Ce sont les services à forte intensité de connaissances qui pourraient apporter une plus grande valeur ajoutée aux exportations, favoriser l’innovation et stimuler la croissance. « Aujourd’hui, le moment est très favorable grâce aux technologies », a affirmé Paul Akiwumi, citant l’émergence de la fintech, la healthtech, l’agritech, l’e-mobilité dans les pays africains. « Des technologies et des services modernes tels que la blockchain peuvent également améliorer l’accès à des marchés diversifiés et compétitifs, tant à l’intérieur qu’à l’extérieur du continent. L’intensification du commerce des services permet également de réduire la dégradation de l’environnement causée par l’exploitation des ressources naturelles », souligne aussi le rapport.
Les services sont essentiels. « Les services aux entreprises, les services financiers et les services liés aux technologies de l’information et de la communication facilitent l’accès à de nouveaux marchés et la conception de nouveaux produits », expliquent les auteurs. Cette diversification par les services doit être accompagnée par des politiques économiques afin de créer des complémentarités entre ce secteur et les autres secteurs de l’économie mais aussi pour pallier les défaillances du marché (accessibilité, qualité, concurrence, coûts élevés du commerce des services…).
S’appuyer sur les PME
Pour construire cette diversification, la Cnuced, préconise de s’appuyer sur les PME qui constituent l’épine dorsale de l’économie des pays africains. Elles représentent 90 % des entreprises en Afrique et 60 % de la main-d’œuvre. Malheureusement, elles bénéficient très peu de soutien financier. L’avenir passe par la levée de ces contraintes d’accès au financement afin que les PME puissent se développer, contribuer à la croissance et à la diversification. Selon la Société financière internationale (SFI), les PME sont confrontées à un déficit de financement évalué à 416 milliards de dollars chaque année. La Cnuced exhorte donc « les décideurs africains à aider les entreprises à accéder à des produits et services financiers et non financiers spécialisés, tels que des garanties de prêt gouvernementales, qui sont une meilleure réponse à long terme aux besoins financiers des PME. La croissance récente des entreprises de technologie financière (fintech) peut aussi améliorer les canaux de crédit traditionnels ».

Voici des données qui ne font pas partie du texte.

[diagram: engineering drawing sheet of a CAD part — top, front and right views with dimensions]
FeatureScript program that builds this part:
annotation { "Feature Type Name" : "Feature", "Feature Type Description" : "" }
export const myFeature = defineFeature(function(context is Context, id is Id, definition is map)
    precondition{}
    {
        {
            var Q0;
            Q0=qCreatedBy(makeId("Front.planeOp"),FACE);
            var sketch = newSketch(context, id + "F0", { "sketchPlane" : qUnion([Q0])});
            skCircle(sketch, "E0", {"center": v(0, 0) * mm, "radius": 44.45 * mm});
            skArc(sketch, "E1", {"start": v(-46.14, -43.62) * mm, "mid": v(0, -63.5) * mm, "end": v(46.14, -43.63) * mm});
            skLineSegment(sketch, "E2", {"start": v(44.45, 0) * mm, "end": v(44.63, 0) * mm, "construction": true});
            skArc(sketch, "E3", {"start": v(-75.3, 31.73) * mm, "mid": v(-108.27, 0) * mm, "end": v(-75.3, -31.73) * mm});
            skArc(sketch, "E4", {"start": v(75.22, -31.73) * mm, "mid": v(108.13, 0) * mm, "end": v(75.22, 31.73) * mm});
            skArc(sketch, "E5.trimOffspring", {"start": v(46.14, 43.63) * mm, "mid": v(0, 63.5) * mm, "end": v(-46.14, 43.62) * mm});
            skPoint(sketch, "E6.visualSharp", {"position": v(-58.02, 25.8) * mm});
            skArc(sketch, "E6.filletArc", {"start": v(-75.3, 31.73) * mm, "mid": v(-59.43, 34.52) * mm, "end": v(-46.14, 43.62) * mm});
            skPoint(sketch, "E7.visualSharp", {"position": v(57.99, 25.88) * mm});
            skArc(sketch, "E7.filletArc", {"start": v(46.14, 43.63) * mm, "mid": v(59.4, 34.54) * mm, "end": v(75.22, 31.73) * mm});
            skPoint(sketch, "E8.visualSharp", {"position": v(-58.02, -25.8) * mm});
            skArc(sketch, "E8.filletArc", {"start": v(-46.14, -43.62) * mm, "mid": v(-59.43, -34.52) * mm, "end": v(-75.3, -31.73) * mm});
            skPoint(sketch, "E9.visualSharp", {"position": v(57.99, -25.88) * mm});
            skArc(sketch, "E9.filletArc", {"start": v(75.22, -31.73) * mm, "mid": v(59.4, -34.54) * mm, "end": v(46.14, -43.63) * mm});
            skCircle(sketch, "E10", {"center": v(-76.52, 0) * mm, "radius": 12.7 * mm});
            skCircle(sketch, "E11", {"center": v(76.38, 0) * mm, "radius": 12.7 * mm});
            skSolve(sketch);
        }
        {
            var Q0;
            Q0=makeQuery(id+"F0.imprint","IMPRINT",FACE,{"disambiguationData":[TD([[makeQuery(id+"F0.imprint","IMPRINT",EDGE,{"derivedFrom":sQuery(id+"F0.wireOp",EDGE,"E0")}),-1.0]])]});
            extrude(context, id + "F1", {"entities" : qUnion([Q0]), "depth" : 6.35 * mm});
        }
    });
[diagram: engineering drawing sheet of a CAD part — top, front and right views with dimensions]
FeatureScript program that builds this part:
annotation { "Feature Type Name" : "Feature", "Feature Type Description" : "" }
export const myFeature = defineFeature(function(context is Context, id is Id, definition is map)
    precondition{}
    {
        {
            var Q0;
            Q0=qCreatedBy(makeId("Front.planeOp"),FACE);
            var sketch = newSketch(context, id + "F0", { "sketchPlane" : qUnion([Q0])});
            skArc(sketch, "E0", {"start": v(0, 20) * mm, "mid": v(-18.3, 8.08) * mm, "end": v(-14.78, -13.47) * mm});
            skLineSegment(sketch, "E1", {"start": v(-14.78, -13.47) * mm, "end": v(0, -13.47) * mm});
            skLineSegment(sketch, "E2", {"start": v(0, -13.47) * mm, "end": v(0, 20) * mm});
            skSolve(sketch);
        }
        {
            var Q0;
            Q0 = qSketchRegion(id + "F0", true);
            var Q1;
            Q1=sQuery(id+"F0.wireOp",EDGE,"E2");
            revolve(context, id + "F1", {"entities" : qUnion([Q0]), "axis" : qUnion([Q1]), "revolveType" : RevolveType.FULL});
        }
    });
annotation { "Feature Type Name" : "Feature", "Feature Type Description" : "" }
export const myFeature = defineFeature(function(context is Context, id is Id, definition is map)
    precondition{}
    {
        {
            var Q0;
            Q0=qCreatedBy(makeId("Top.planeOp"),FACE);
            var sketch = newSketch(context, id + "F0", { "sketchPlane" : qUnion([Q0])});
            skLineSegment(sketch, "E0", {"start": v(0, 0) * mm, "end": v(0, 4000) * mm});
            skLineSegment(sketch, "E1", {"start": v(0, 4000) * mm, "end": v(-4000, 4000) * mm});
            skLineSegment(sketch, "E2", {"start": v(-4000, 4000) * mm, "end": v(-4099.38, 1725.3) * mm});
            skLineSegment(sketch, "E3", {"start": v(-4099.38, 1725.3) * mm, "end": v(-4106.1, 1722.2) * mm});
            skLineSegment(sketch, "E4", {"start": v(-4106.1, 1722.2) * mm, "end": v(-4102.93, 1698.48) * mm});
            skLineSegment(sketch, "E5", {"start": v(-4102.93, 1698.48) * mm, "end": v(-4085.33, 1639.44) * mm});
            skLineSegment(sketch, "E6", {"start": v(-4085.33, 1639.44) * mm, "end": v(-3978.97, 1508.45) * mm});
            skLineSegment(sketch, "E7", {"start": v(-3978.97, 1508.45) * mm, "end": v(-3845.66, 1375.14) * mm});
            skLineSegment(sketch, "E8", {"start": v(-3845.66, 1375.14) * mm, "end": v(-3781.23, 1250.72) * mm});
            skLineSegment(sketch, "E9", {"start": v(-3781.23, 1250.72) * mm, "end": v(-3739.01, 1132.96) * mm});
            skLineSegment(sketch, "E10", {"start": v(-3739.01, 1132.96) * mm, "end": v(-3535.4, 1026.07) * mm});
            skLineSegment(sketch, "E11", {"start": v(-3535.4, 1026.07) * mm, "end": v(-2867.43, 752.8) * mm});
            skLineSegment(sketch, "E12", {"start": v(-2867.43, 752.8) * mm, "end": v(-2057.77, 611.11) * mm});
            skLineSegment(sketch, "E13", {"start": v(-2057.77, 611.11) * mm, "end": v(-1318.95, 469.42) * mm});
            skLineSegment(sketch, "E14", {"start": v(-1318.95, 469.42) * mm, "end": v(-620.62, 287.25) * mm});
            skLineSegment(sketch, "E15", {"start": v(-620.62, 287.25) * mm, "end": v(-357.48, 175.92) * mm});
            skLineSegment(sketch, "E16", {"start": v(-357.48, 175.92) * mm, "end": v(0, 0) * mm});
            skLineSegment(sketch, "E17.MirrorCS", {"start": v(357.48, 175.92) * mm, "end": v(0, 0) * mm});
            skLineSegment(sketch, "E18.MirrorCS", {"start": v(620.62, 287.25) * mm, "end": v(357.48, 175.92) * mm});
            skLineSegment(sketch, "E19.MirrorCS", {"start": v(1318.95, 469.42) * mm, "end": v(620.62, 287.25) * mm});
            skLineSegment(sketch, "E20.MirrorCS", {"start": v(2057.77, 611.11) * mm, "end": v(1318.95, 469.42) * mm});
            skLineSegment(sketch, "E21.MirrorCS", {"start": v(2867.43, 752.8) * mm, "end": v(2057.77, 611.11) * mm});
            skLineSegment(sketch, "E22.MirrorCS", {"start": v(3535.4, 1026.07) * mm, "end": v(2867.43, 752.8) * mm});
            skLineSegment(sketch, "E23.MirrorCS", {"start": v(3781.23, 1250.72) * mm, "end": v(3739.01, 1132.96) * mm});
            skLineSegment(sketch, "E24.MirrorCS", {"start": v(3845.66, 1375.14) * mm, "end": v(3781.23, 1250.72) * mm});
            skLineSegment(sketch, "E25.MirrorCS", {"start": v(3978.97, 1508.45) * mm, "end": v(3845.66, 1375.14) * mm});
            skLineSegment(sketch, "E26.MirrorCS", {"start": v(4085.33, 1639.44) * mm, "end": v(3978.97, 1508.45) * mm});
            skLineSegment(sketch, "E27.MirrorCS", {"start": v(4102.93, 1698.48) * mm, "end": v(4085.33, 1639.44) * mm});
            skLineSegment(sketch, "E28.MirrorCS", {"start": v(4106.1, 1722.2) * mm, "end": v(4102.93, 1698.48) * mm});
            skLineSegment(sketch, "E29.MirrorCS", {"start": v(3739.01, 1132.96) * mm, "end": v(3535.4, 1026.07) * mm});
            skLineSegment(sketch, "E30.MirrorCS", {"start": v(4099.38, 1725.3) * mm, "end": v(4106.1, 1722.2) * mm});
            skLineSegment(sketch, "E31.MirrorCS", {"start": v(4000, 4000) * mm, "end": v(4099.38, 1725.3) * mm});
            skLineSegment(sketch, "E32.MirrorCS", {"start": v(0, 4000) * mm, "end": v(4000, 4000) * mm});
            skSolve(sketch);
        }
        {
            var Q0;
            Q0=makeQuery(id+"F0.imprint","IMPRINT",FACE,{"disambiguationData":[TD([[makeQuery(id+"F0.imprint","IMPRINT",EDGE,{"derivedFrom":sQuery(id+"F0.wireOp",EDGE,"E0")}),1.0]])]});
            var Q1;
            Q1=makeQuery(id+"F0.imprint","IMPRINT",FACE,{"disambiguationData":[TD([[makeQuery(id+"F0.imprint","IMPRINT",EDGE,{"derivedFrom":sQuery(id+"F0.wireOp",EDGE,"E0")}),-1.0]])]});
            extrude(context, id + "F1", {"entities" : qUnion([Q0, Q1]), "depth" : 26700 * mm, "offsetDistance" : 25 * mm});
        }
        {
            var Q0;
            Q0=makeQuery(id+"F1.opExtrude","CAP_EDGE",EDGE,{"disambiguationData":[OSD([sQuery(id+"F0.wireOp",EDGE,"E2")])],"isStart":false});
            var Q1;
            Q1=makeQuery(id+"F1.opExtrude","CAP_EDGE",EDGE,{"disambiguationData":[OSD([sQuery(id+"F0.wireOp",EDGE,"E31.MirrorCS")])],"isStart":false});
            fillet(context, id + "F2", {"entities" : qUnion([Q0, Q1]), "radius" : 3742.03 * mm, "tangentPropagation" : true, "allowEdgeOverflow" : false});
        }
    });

L’organisation onusienne reste optimiste et estime que le continent dispose d’un « énorme potentiel pour briser sa dépendance aux matières premières » et assurer une « intégration solide de ses économies dans les chaînes de valeur mondiales haut de gamme ». « En s’attaquant aux obstacles au commerce des services, en renforçant les compétences pertinentes et en améliorant l’accès à des financements alternatifs et innovants, la productivité manufacturière du continent peut être améliorée, stimulant la croissance économique et la transformation structurelle de l’Afrique pour de nombreuses années », a ajouté Mme Grynspan. La Cnuced détaille ainsi 9 recommandations, à l’attention des gouvernements et du secteur privé africains, dont la dernière, et certainement la plus importante : « les mettre en pratique ».